Do you know what "FOMO" means? My 23-year-old niece threw it out as a response to something I asked her this summer. I don’t even remember what my question was because I was so surprised and curious about her very short answer. I had to confess I did not know.
#FOMO.
(By the way she didn’t say, “Hash Tag, FOMO.” I just imagine their would be a hash tag here.)
“Aunt Gina, FOMO. The fear of missing out.”
I can shamelessly admit that I do not have my finger on the pulse of 20s-something lingo.
I didn’t respond like Inigo Montoya from The Princess Bride, but I did ask her every time I saw her that weekend.
“Stephanie, what was that saying again?”
“FOMO, the fear of missing out!”
“Got it!”
Do you suffer from FOMO? Ever?
I used to think I did not. I’m usually pretty happy the majority of time with what I have chosen to do. Notice I didn’t say what I have or should do (sometimes I think it is just their connotation like having to do the laundry which I should be doing while I write this). And it’s been a while since I can remember feeling a sense of FOMO. That is until this weekend.

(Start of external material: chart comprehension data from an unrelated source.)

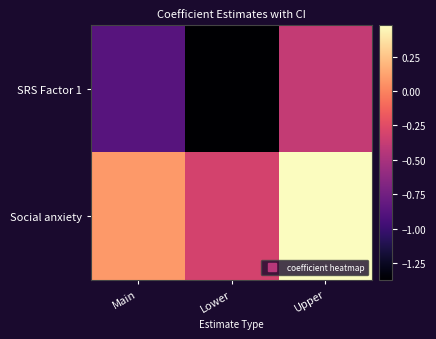

Reading left to right, transcribe all the data shown in this chart.

SRS Factor 1: Main=-0.9	Lower=-1.4	Upper=-0.4
Social anxiety: Main=0.1	Lower=-0.3	Upper=0.5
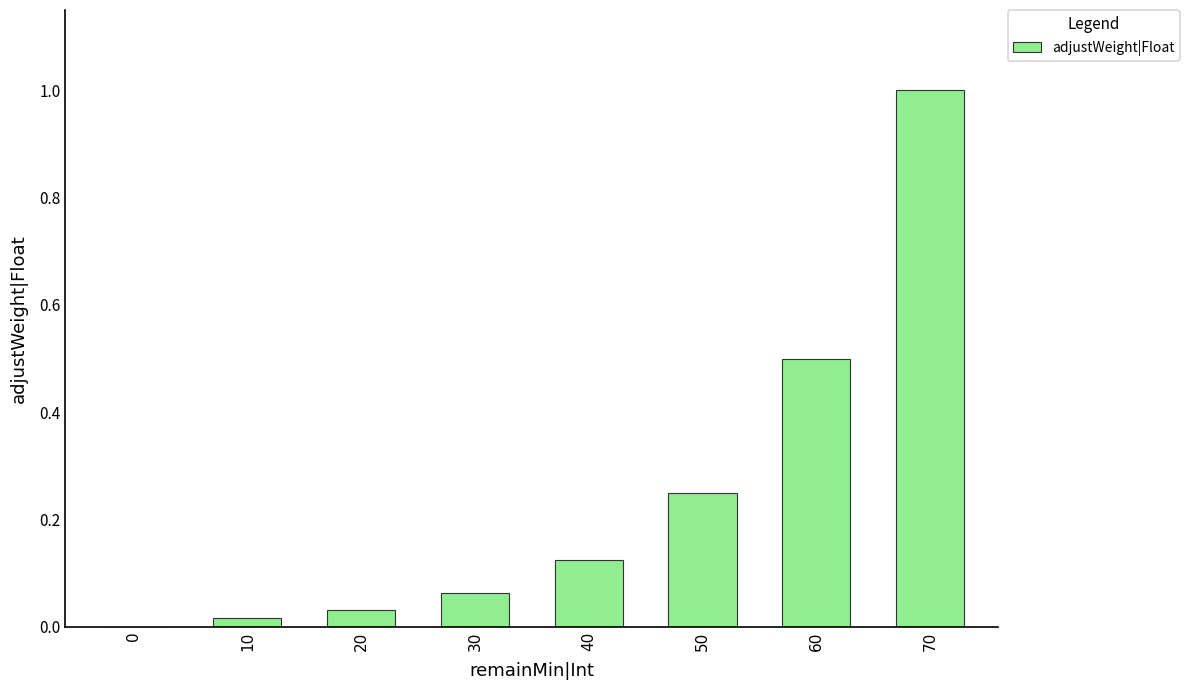

What is the sum of all values?

2.0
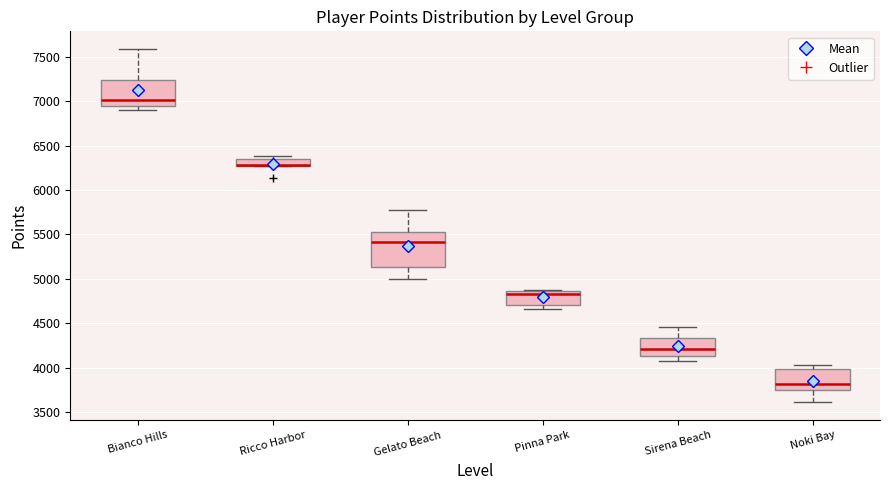

Reading left to right, transcribe this box plot: for each box, give where its median line is, the range the box spans, and where its two whiskers end, as read against the y-axis. The values are not printed on the chart, so give them approximately, as read against the axis.

Bianco Hills: median 7000, box 6950 to 7250, whiskers 6900 to 7600
Ricco Harbor: median 6300 (drawn on the box's lower edge), box 6250 to 6350, whiskers 6250 to 6400
Gelato Beach: median 5400, box 5150 to 5550, whiskers 5000 to 5750
Pinna Park: median 4850 (just below the box's upper edge), box 4700 to 4850, whiskers 4650 to 4850
Sirena Beach: median 4200, box 4150 to 4350, whiskers 4100 to 4450
Noki Bay: median 3800, box 3750 to 4000, whiskers 3600 to 4000 (just above the box's upper edge)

This last week, I traveled with my mother to California, Santa Monica and Malibu to be exact, to visit family friends that she and my dad met while they were on their honeymoon 56 years ago. They have been close friends since then, and their kids, primarily their youngest daughter, and I have been friends since we were born. Close.
It was fun. I had fun. My mother is fun. She always has fun.
But at the time I planned this “fun” trip for my mom and myself, I didn’t realize it was my (senior-ish in college) son’s Fall break. It would be the first time he was coming home since the summer, and to our new place in the city. My daughter lives in the city, too. Suffice it to say, my family had a blast this past weekend going out, chilling out, and hanging out. Without me.
I was melancholy and conflicted, for sure. Even though I wanted to be walking on the beach in sunshine rather than rain, laughing with my childhood friends about all the things we did while our parents weren’t paying attention, and indulging in whatever I wanted to indulge, I was feeling the FOMO.
As much fun as I was having, I couldn’t get "home" out of my mind.
I wanted to be there. I wanted to be with them. I wanted to go out to dinner, laugh at inside jokes, listen to my kids bicker, smile at my husband because we were all together, and happily (kind of) do their laundry.
I knew what I was missing. I felt it in my bones, in my head, and in my heart. It kind of hurt. The FOMO had legs, and it was running.
When I finally got home, the house was quiet. There were telltale signs of each of them, and their fun, and there was laundry to do, but only mine.